━━ DOCUMENT EXTRACT ━━
[MCR] The Queen (Maligne Canyon) and Lady Wilson
Public Mountain Conditions Report
mcr at informalex.org
Tue Dec 30 13:03:25 EST 2014
Visitor Safety out on training days exploring some of the local ice conditions in the Jasper National Park forecast region.
Climbed the Queen in Maligne canyon on Sunday. Found it to be in typical shape, meaning it's somewhat aerated with lots of mushrooms requiring good protection skills on lead. Generally going at a headspacey 4+ on the left side of the pillar. Further to the right, sometimes referred to as the King is still quite wet and dripping, doesn't seem to be getting much travel yet. The last wall on the bottom end of the canyon is in it's normal state of abuse with the left side giving the only continuous line of ice to the top. The top out on all the climbs is very shallow and beaten up and never gets the chance to fully form. I'd suggest, if we could to try and avoid completely topping out on the many top ropes that get dropped it would give the ice a chance to fatten up, save our picks from getting beaten down and prevent the periodic rockfall coming down. The canyon is very popular with the Icewalk tours and the guides are great at controlling their groups around the climbs but there is a lot of the unaware general public without helmets so make sure to share the tight space when knocking ice down.
━━━
*REQUIRED ACTIONS*.
1/ What grade does the ice conditions report give for the left side of the Queen's pillar?
2/ Pick up the Maligne Canyon ice report after its last sentence and continue it.
━━ RECORDED DATA ━━
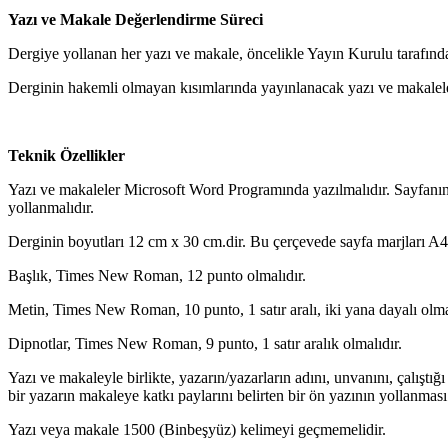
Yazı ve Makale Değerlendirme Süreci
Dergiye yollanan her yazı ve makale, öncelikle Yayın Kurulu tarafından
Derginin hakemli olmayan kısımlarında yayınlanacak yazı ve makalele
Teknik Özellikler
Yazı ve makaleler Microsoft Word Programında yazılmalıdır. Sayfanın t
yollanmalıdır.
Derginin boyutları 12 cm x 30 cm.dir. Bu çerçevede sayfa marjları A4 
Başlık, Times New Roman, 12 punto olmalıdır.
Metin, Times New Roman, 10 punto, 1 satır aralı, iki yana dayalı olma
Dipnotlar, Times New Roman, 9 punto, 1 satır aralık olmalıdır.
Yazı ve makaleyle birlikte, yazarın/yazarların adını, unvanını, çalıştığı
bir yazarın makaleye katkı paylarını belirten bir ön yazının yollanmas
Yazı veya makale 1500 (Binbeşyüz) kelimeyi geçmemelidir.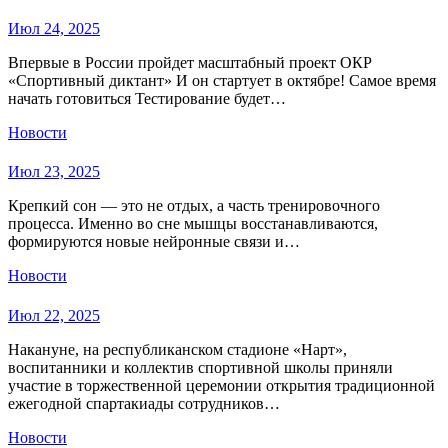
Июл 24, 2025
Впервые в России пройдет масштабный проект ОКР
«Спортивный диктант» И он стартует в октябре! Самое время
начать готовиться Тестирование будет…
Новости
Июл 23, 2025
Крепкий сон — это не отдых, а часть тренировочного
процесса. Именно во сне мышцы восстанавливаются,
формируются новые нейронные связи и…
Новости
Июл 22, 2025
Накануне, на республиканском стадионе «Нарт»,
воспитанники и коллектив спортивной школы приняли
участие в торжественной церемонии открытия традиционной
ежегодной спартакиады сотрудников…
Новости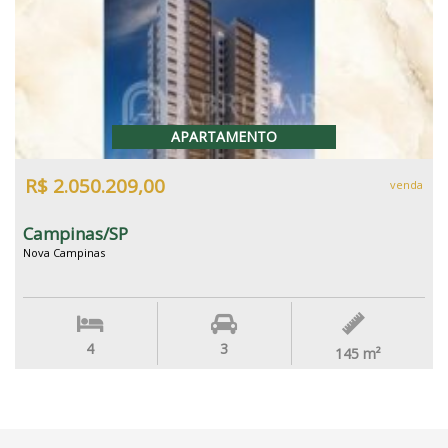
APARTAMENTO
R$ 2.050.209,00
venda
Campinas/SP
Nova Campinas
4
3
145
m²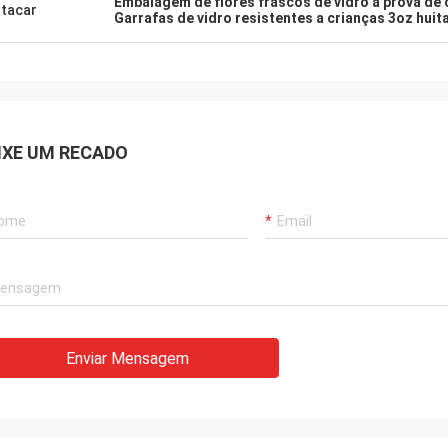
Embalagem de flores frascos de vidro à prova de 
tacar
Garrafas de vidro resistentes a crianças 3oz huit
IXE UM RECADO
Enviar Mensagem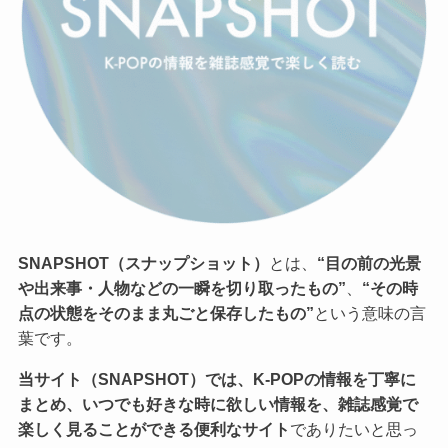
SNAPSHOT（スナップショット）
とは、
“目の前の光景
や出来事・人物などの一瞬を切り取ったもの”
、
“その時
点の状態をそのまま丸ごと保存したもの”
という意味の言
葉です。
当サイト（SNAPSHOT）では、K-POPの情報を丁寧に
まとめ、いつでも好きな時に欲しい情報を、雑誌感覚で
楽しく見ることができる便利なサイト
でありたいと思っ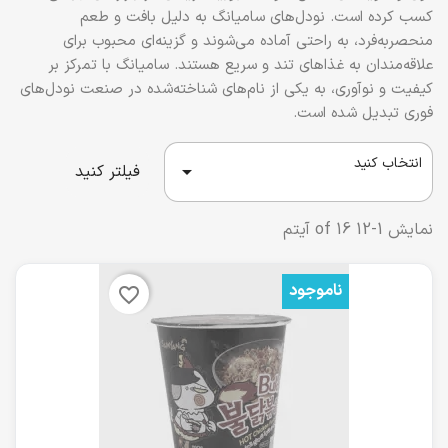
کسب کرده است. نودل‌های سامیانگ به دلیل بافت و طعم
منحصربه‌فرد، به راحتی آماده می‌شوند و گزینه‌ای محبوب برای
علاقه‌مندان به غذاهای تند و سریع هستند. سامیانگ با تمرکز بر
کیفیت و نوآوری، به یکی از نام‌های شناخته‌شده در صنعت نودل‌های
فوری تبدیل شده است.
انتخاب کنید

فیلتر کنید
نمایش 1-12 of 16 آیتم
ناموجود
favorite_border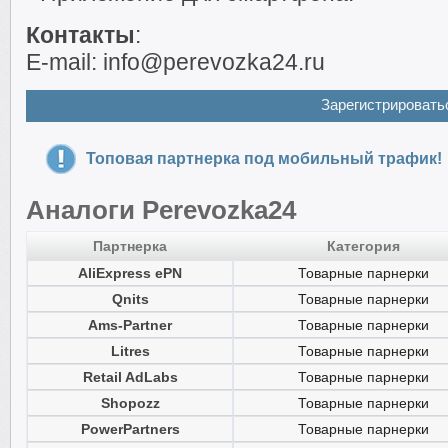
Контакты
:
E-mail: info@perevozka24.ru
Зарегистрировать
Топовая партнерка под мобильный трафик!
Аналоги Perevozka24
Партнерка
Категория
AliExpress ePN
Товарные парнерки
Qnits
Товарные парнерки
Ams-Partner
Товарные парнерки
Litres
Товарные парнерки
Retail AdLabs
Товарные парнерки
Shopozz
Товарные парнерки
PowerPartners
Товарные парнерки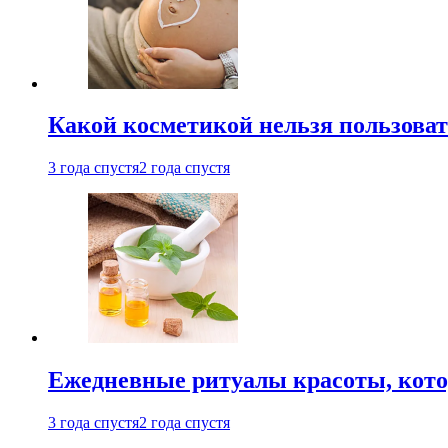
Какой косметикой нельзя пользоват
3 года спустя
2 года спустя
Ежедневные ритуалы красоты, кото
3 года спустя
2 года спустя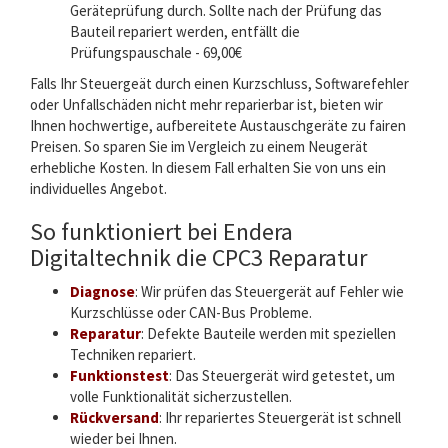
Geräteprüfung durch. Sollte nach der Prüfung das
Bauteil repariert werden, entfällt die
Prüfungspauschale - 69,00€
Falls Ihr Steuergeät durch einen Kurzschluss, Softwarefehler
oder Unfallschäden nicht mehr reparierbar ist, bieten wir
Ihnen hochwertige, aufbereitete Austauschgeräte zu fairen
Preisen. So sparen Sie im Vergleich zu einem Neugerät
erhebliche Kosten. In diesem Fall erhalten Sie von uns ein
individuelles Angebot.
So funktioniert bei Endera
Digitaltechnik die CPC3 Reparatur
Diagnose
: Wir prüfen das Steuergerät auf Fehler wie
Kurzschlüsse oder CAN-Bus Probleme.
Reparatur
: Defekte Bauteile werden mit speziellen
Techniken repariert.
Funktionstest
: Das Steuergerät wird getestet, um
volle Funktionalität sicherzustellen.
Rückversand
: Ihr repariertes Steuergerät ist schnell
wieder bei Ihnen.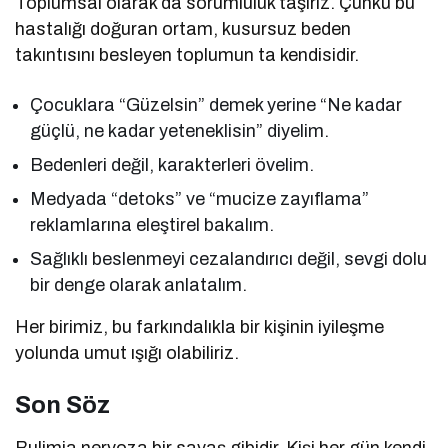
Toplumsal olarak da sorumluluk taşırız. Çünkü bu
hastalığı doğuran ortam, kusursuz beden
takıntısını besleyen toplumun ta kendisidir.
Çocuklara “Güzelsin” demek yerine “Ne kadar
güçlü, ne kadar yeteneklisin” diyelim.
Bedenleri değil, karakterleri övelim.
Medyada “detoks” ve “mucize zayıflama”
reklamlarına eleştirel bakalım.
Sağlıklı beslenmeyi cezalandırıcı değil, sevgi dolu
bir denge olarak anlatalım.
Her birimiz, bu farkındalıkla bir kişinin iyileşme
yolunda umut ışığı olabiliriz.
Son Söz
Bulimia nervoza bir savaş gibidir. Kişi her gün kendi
━━━
*EXPECTED RESPONSES*.
1/ A headspacey 4+.

2/
Climbed Lady Wilson's Cleavage to Wilson Major Basin on Monday. The Cleavage is giving very easy travel all the way to the basin with only two actual climbing steps of short easy ice (grade 2). A reasonably solid crust keeps you out of the facets for the majority of steps right from the road and up the drainage. The first step of ice is narrow and tends to push the left foot onto polished rock with only a small lens of ice at times. This can be easily by-passed to the left in the vegetation. The rest is easy walking with a couple of short ice steps. Wilson Major is in great shape with the majority of the middle curtain going at grade 5, the longest being a full 70m strenuous grade 5 to 5+. The left and right sides of the curtain offer the only moderate grade 3 to 3+/4 stepped climbs. The lower apron of snow leading to the climbs has a unsupportive 10cm crust over facets but is not a avalanche hazard at this time. Unseen and above is a very large avalanche slope that can load up with south winds and had most of the Wilson snow field as fetch. We have no concerns for this releasing naturally at this time and we control this slope as part of our active avalanche road control. Debris will pummel Wilson Major, the cleavage and associated climbs in the feature with extreme prejudice. Although it is in Banff National Park it is in the Jasper Avalanche forecasting region and it should be part of your trip planning to make it a habit of considering both the Banff and Jasper Park bulletins when looking to climb on Mt. Wilson and Cirrus Mountain (Polar Circus and the Weeping Wall). For up to date photos of poplar climbs on the icefields parkway and the Mountain Parks check out our photo galleries on the Parks Mountain Safety Facebook page.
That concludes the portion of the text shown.